Voilà
je me souviens du légionnaire Mauwel. Plus exactement je me souviens de la fascination du géniteur pour le légionnaire Mauwel. Mais je crois cependant qu'à ce moment là, je partageais cette fascination car je trouvais très beau le légionnaire Mauwel. Le légionnaire Mauwel avait une prestance, une présence qui manquait au géniteur. Le légionnaire Mauwel était un vrai guerrier. Le géniteur n'était qu'un soldat. Du légionnaire Mauwel se dégageait une puissance, une densité de fauve. Et dans les bras du légionnaire Mauwel, car il m'a pris dans ses bras le légionnaire Mauwel, on se sentait en sécurité, comme invulnérable. Le légionnaire Mauwel, du moins c'est ce que prétendait le Géniteur, avait toujours fait la guerre. Il ne connaissait que ça. Il avait du être aux jeunesses nazi, puis engagé plus ou moins volontairement dans la Wehrmacht et envoyé, vers l'âge de seize ans sur quelque front déjà perdu. C'est l'usage de sacrifier la jeunesse d'un pays, quand la défaite est proche et que le dictateur ne veut s'y résoudre. Lui et moi avions ça en commun d'être né sur le sol d'Allemagne. Ce n'est pas rien la terre sur laquelle on a fait ses premiers pas. A la défaite comme tant d'autres de sa génération il s'est engagé dans la légion étrangère. Peut être que Mauwel n'était pas son vrai nom, mais il est devenu le légionnaire Mauwel. Un jour le légionnaire Mauwel est venu manger à la maison. Je m'en souviens, car il a enlevé son ceinturon celui où il y avait son pistolet. Il n'était pas loin bien sûr, mais par politesse, du moins me l'a-t-on expliqué plus tard, le légionnaire Mauwel ne mangeait pas armé lorsqu'il était invité. Je me souviens qu'il y avait du couscous et que pour faire comme le légionnaire Mauwel j'ai accepté d'y ajouter un peu d'harissa, et que je n'aurais pas du, si bien qu'ensuite je n'ai pas goûté de couscous pendant dix ans.... Le géniteur aimait raconter ce fait d'armes que lui avait rapporté le légionnaire Mauwel. Il fallait reprendre une position que tenaient les fellagahs. Ils étaient sur un piton rocheux et canardaient la section du légionnaire Mauwel. A un moment les fells ont arrêté de tirer. Le légionnaire Mauwel a tout de suite compris que lui et sa section étaient dans un angle mort et qu'ils pouvaient monter tout droit. C'est ainsi qu'il a conclu son assaut et repris la position.

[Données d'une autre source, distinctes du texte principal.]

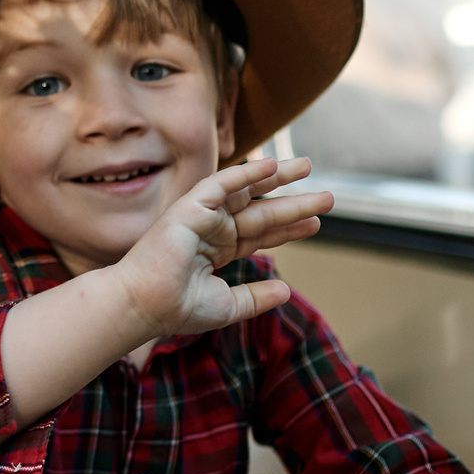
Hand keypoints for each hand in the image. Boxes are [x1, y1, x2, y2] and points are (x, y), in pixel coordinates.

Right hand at [114, 156, 330, 338]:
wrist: (145, 305)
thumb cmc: (176, 309)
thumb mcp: (228, 305)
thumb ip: (256, 297)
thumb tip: (287, 291)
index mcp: (217, 251)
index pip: (261, 235)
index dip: (289, 229)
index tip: (316, 224)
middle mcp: (211, 230)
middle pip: (261, 211)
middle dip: (293, 202)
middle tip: (327, 196)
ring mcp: (201, 217)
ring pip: (246, 192)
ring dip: (277, 178)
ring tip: (308, 166)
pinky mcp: (190, 207)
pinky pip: (222, 183)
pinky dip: (245, 172)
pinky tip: (271, 164)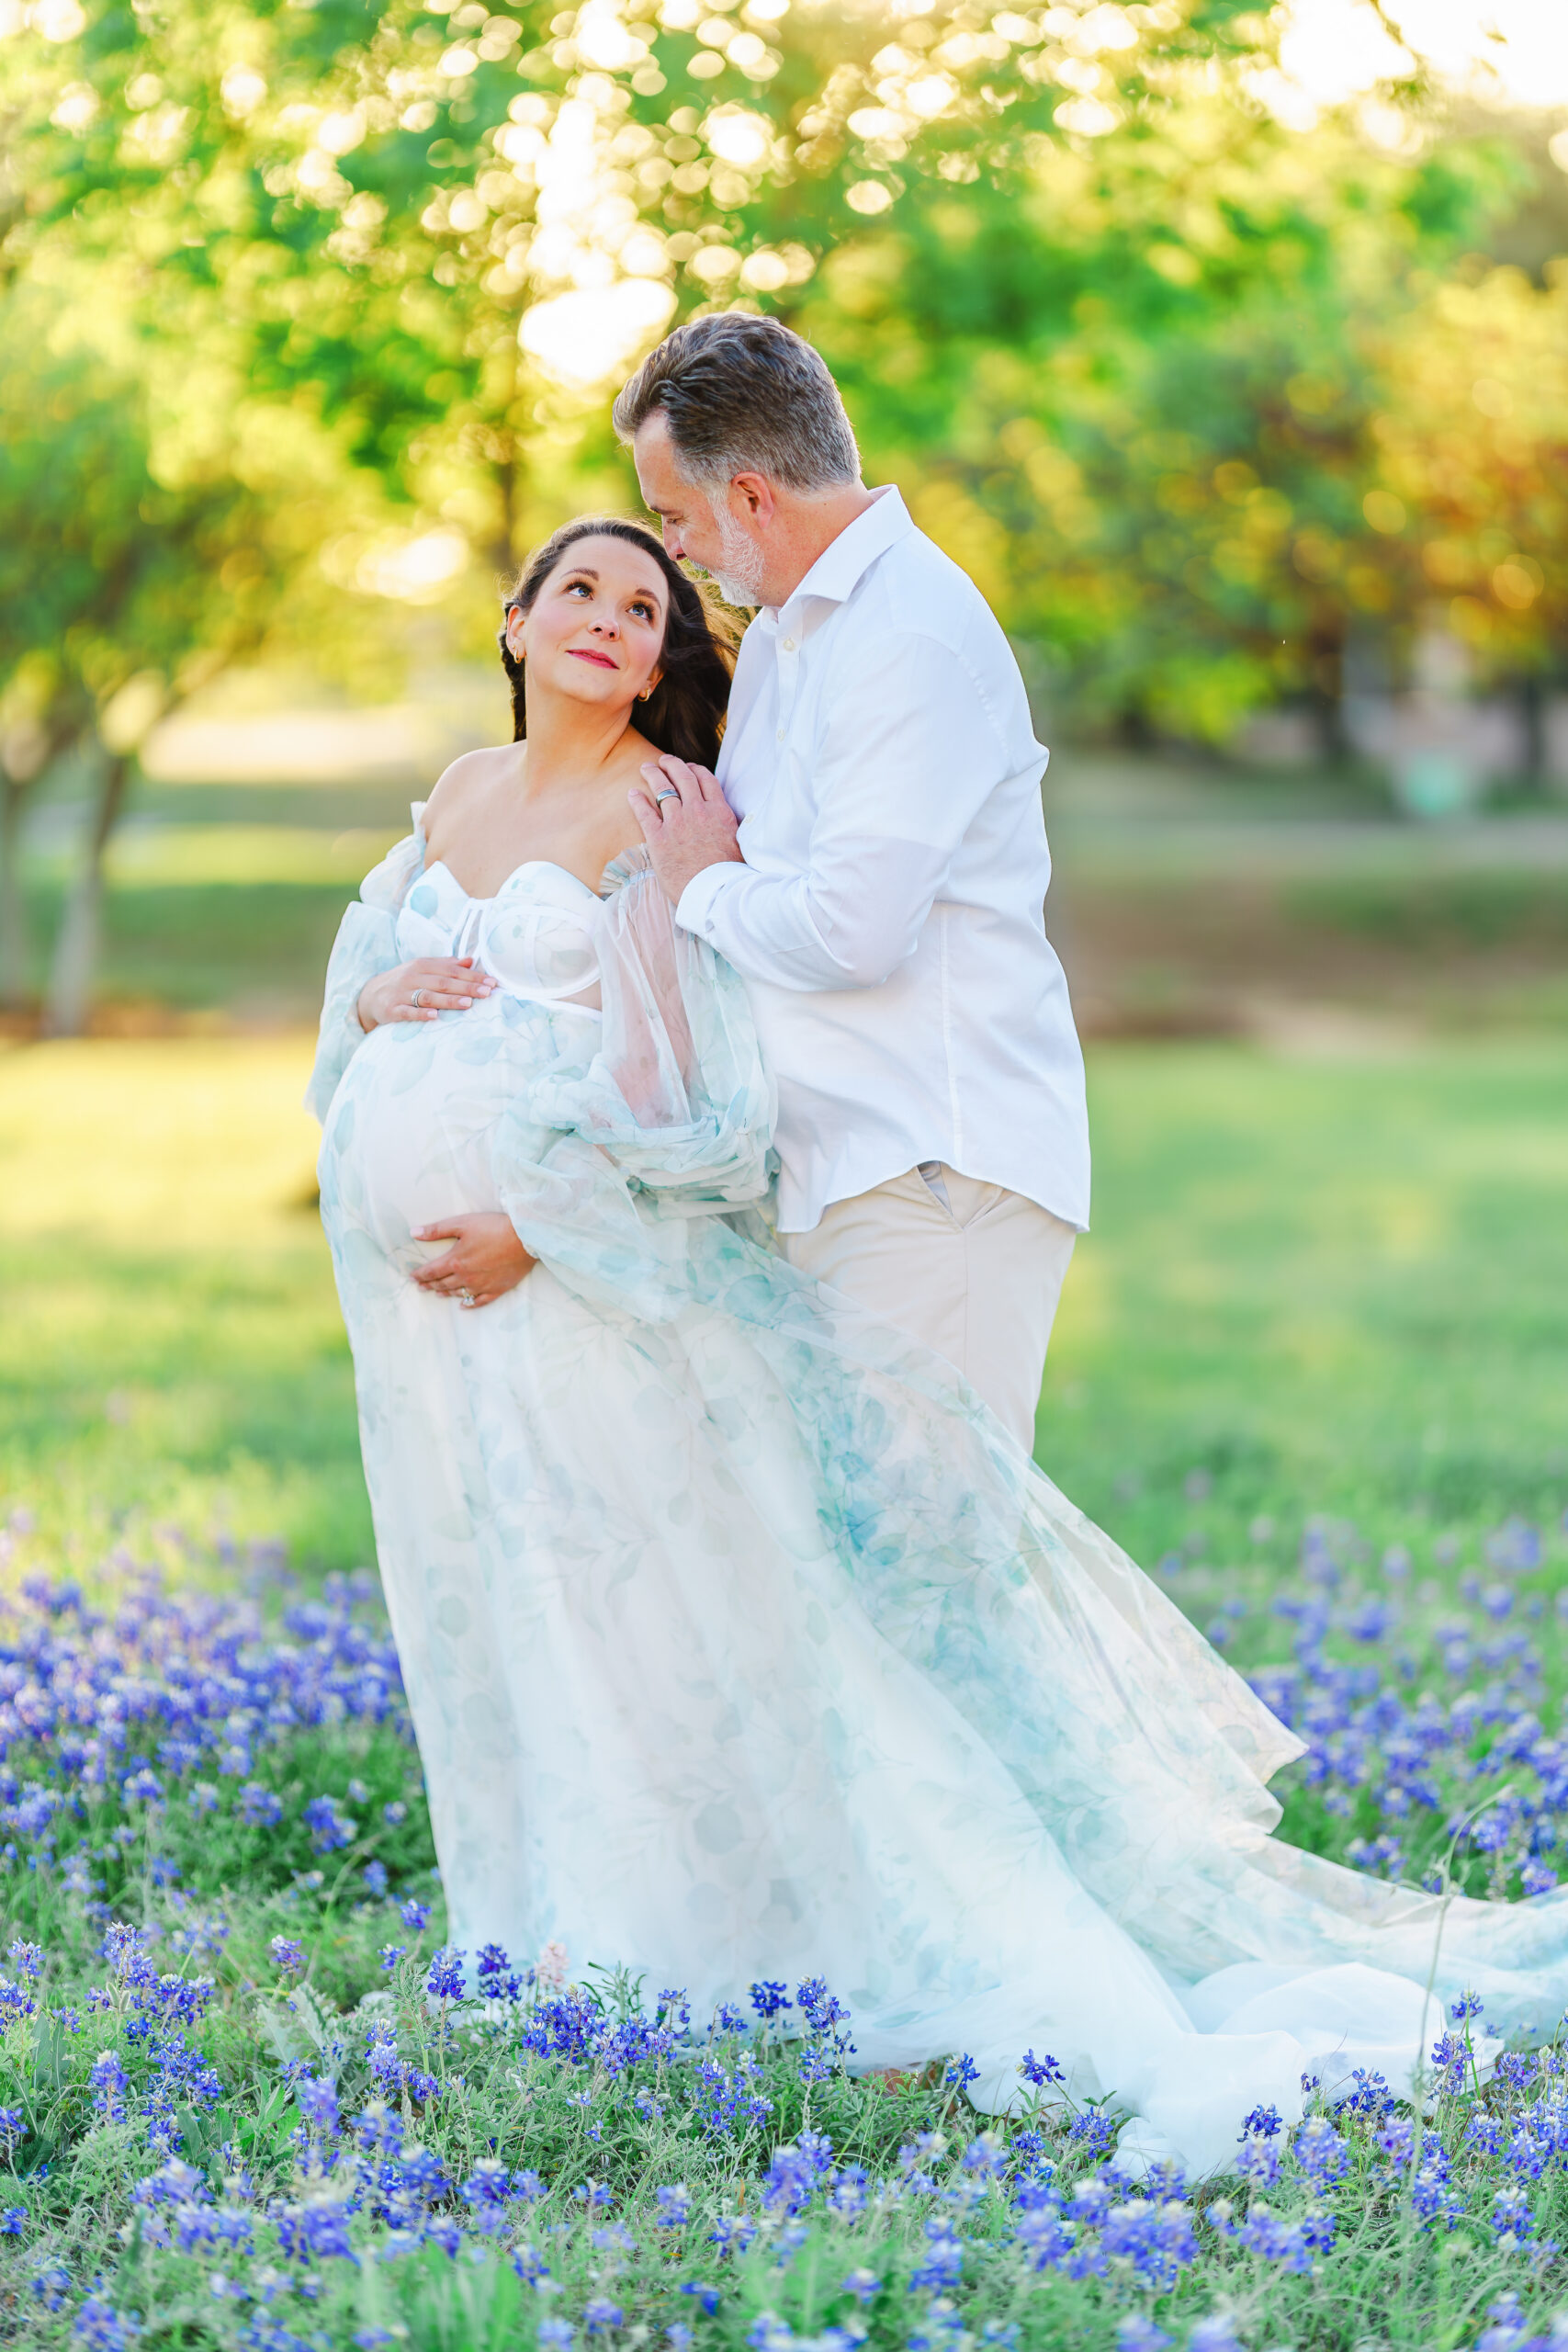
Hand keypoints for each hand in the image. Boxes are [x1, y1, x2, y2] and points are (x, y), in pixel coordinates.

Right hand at [358, 957, 496, 1032]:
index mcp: (423, 965)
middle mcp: (413, 977)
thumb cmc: (404, 982)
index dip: (472, 975)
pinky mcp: (392, 1009)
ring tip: (468, 1003)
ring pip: (428, 996)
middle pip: (443, 982)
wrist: (370, 995)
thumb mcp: (423, 969)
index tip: (492, 982)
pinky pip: (407, 1012)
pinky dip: (420, 1014)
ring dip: (449, 1000)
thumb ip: (446, 965)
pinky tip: (434, 1017)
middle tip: (487, 993)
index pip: (452, 969)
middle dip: (467, 987)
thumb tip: (471, 960)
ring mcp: (401, 993)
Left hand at [411, 1213, 534, 1308]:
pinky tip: (463, 1306)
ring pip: (459, 1292)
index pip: (431, 1271)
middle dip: (430, 1285)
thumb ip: (436, 1230)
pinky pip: (479, 1301)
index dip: (420, 1275)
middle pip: (443, 1283)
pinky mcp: (497, 1289)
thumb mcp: (462, 1223)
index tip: (412, 1277)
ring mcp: (482, 1285)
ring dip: (446, 1293)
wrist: (525, 1238)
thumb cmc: (494, 1228)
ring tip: (438, 1293)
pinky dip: (469, 1304)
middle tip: (421, 1287)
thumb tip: (413, 1233)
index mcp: (455, 1261)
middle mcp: (466, 1276)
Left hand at [629, 755, 741, 905]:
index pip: (706, 780)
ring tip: (646, 768)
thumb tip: (731, 824)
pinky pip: (645, 813)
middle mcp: (698, 812)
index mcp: (719, 812)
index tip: (689, 767)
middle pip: (683, 778)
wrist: (715, 894)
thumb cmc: (730, 875)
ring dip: (653, 775)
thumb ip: (731, 828)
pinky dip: (638, 800)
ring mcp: (677, 824)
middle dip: (672, 765)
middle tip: (664, 760)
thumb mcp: (739, 844)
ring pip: (663, 790)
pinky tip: (632, 793)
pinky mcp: (659, 839)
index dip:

Est ce le légionnaire Mauwel qui a fait rallumer pour moi la crêche animée que les légionnaires avait construite dans leur caserne. Je me souviens d'un âne grandeur nature tournant autour d'un puits, du bœuf dont la tête bougeait toute seule, de l'enfant jésus, et de quelques légionnaires en rangs serrés chantant pour moi seul un cantique de Noël en allemand. Je ne sais pas... Qu'est il devenu ? Mort sans doute aujourd'hui, au combat peut-être... Pas sûr... A-t-il été mercenaire au Katanga, trafiquant d'armes ou de diamants, a-t-il fini sa vie sur quelque île enchanteresse après avoir vendu ses services pour de peu louables causes? Est il mort misérable dans une paillote pendant que la pluie frappait le toit de tôle, son âme s'évanouissant dans l'odeur de la latérite humide ? A-t-il torturé en Argentine, disparu sans laisser de traces, peu importe, je ne saurai jamais le légionnaire Mauwel est un fantôme dans ma mémoire...
J'ai une photo de lui. Je l'ai trouvée il y a longtemps dans une boîte à biscuits, au Quartier Général du bruit et de la bêtise. Le légionnaire Mauwel dort sur le capot d'un véhicule de combat.
Un jour je parlerai du légionnaire Anglicker. Le légionnaire Anglicker était gros et suisse.
C'est vrai qu'il était beau ce légionnaire Mauwel.Je l'imagine bien avoir fini ses jours dans une paillotte, même misérable, mais certainement libre.